#### READING PASSAGE
Binary Predictions with Negative Sampling

Example of a recommender system making binary predictions instead of predicting a rating. Demonstrates use of NegativeSamplingDataIter to wrap an existing data iterator with CosineLoss. See BlackOut by Shihao Ji et al for more on negative sampling.

You need to have python package pandas and bokeh installed (pip install pandas bokeh).


In [ ]:
import mxnet as mx
from movielens_data import get_data_iter, max_id
from matrix_fact import train
import recotools

In [ ]:
# If MXNet is not compiled with GPU support (e.g. on OSX), set to [mx.cpu(0)]
# Can be changed to [mx.gpu(0), mx.gpu(1), ..., mx.gpu(N-1)] if there are N GPUs
ctx = [mx.gpu(0)]

In [ ]:
pos_train_data, pos_test_data = get_data_iter(batch_size=100)
max_user, max_item = max_id('./ml-100k/u.data')
(max_user, max_item)

In [ ]:
train_data = recotools.NegativeSamplingDataIter(pos_train_data, sample_ratio=3, positive_label=0, negative_label=1)
test_data = recotools.NegativeSamplingDataIter(pos_test_data, sample_ratio=3,   positive_label=0, negative_label=1)

Collected data:
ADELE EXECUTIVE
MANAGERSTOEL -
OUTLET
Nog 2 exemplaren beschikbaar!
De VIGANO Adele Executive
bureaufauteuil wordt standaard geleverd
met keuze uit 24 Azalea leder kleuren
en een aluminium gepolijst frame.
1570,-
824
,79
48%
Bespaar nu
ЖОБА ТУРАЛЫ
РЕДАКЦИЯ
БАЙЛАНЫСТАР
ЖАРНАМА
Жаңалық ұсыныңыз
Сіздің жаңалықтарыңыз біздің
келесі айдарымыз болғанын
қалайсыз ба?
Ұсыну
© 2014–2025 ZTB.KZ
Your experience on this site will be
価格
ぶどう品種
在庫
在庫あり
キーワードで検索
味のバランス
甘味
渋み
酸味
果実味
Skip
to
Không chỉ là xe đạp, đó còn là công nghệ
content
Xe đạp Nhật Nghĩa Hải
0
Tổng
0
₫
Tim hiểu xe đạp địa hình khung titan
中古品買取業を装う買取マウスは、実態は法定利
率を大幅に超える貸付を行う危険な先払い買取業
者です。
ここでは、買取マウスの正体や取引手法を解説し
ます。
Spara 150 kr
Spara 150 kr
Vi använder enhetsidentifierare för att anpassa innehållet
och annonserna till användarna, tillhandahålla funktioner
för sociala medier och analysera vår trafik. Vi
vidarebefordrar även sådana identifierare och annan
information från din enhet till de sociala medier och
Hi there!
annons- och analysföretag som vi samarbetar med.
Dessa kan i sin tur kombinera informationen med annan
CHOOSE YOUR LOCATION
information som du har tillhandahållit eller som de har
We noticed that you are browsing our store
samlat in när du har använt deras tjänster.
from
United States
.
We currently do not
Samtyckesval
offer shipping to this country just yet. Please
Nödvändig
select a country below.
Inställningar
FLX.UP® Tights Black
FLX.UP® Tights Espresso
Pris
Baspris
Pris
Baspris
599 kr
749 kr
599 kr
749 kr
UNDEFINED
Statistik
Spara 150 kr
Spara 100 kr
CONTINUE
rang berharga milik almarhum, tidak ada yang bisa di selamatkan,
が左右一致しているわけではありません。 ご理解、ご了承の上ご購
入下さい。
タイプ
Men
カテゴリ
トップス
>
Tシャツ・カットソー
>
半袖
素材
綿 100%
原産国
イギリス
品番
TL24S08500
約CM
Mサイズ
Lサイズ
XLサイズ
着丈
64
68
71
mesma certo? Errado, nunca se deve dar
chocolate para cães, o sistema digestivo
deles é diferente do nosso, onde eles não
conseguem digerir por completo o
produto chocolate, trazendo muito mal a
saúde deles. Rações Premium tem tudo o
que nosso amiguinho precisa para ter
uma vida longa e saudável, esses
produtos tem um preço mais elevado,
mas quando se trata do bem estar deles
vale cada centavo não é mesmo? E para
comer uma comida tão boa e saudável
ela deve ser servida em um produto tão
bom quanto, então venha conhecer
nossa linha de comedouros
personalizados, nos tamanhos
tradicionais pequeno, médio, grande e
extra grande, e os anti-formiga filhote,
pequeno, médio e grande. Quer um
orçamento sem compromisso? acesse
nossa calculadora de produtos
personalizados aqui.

#### TASK SET
a. Copy the part of the records that runs from their first line through the line containing "Жаңалық ұсыныңыз", keeping every line unchanged.
b. Write a continuation of the text on binary predictions with negative sampling, picking up right after its final line.
The text and the records were taken from separate sources.

#### ANSWERS BY ITEM
a.
ADELE EXECUTIVE
MANAGERSTOEL -
OUTLET
Nog 2 exemplaren beschikbaar!
De VIGANO Adele Executive
bureaufauteuil wordt standaard geleverd
met keuze uit 24 Azalea leder kleuren
en een aluminium gepolijst frame.
1570,-
824
,79
48%
Bespaar nu
ЖОБА ТУРАЛЫ
РЕДАКЦИЯ
БАЙЛАНЫСТАР
ЖАРНАМА
Жаңалық ұсыныңыз

b.
train_test_data = (train_data, test_data)

In [ ]:
def plain_net(k):
    # input
    user = mx.symbol.Variable('user')
    item = mx.symbol.Variable('item')
    label = mx.symbol.Variable('score')
    # user feature lookup
    user = mx.symbol.Embedding(data = user, input_dim = max_user, output_dim = k)
    # item feature lookup
    item = mx.symbol.Embedding(data = item, input_dim = max_item, output_dim = k)
    # loss layer
    pred = recotools.CosineLoss(a=user, b=item, label=label)
    return pred

net1 = plain_net(64)
mx.viz.plot_network(net1)

In [ ]:
results1 = train(net1, train_test_data, num_epoch=20, learning_rate=0.02, ctx=ctx)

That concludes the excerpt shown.